También parece, muy a lo Larra, que “en este país” el personal no se acostumbra a recibir críticas, mucho menos reprimendas. Y, como dónde nadie dimite todos se refuerzan en el error, para afianzar la desconfianza general, al tiempo que se reclama confianza, como si eso pudiera ser un regalo, para no criticar las sentencias cuando se den, mejor se prescinde de la instructora. Y la juez Alaya (qué raro, feo y anacrónico queda eso de “jueza”, aunque cumpla la moda) ya no está en la instrucción de los cursos. Ni en la de los EREs. Lo peor de “este país”, es pedir respeto cuando algo beneficia a quien lo pide, y no respetar cuando le perjudica, o, simplemente, deja a la vista un feo rasero. “No parece ni prudente ni sensato” que a la Juez le produzca incertidumbre la posible sentencia.
“La Guardia Civil de Tráfico hace una magnífica labor; excepto si me paran y me multan a mí”, decía un amigo y lo decía absolutamente serio, convencido de su autoconcedida inmunidad. Es lógico que siente mal una condena o una simple amonestación. Aceptarlo exige un grado de humildad y capacidad, de grandeza humana, a la que no todos llegan. Pero hasta en eso parece hacernos falta una norma. Y eso que las normas nos agobian, nos ahogan; y cada vez más. La crítica no es negativa, si es mesurada y acertada, porque entonces sirve para mejorar.
Lo negativo es la defensa del delito, no del delincuente, porque todo el mundo tiene derecho a ella y nadie puede -perdón: debe- ser condenado sin pruebas perfectamente tangibles.
Hay quienes se molestan porque alguien plantee dudas sobre alguna decisión judicial, desde el momento en que defiende una posición contraria a esas dudas; contraste llamativo con las añagazas y subterfugios de que se pueden llegar a rodear tanto abogados como fiscales, para volver como un calcetín hechos tan claros que ni discusión admiten. O para intentarlo, que es lo mismo, porque lo válido es la intención.
La picaresca, muchas veces inocente ardid para la subsistencia, se convierte en peligrosa práctica, cuando se pretende demostrar la inocencia de un asesino confeso, de un político corrupto, o de un acto dictatorial de un gobierno supuestamente democrático. No es mal aplicable sólo al abogado en el ejercicio de una misión llevada al extremo.

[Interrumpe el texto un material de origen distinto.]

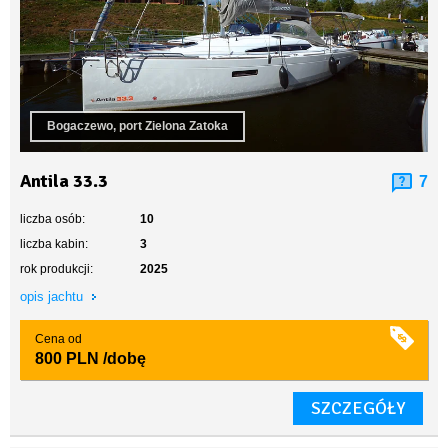
Bogaczewo, port Zielona Zatoka
Antila 33.3
7
liczba osób:
10
liczba kabin:
3
rok produkcji:
2025
opis jachtu
Cena od
800 PLN
/dobę
SZCZEGÓŁY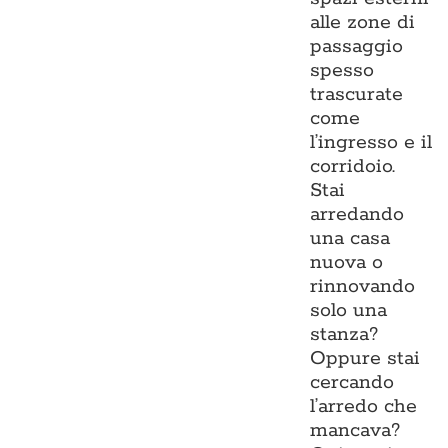
alle zone di
passaggio
spesso
trascurate
come
l’ingresso e il
corridoio.
Stai
arredando
una casa
nuova o
rinnovando
solo una
stanza?
Oppure stai
cercando
l’arredo che
mancava?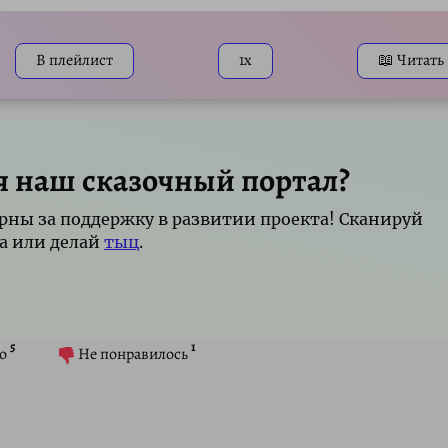
Mute
S
В плейлист
1x
📖 Читать
я наш сказочный портал?
рны за поддержку в развитии проекта! Сканируй
а или делай
тыц
.
5
1
о
Не понравилось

Que todo eso ocurra es peligro latente de una mentalidad arraigada en un país falto del revulsivo de una revolución y de la limpieza moral que conlleva; una mentalidad capaz de, lejos de condenar, aprobar los mayores abusos, si han enriquecido al culpable, -porque en realidad, lo envidia-. Aunque el importe resultado del fraude falte en sus bolsillos.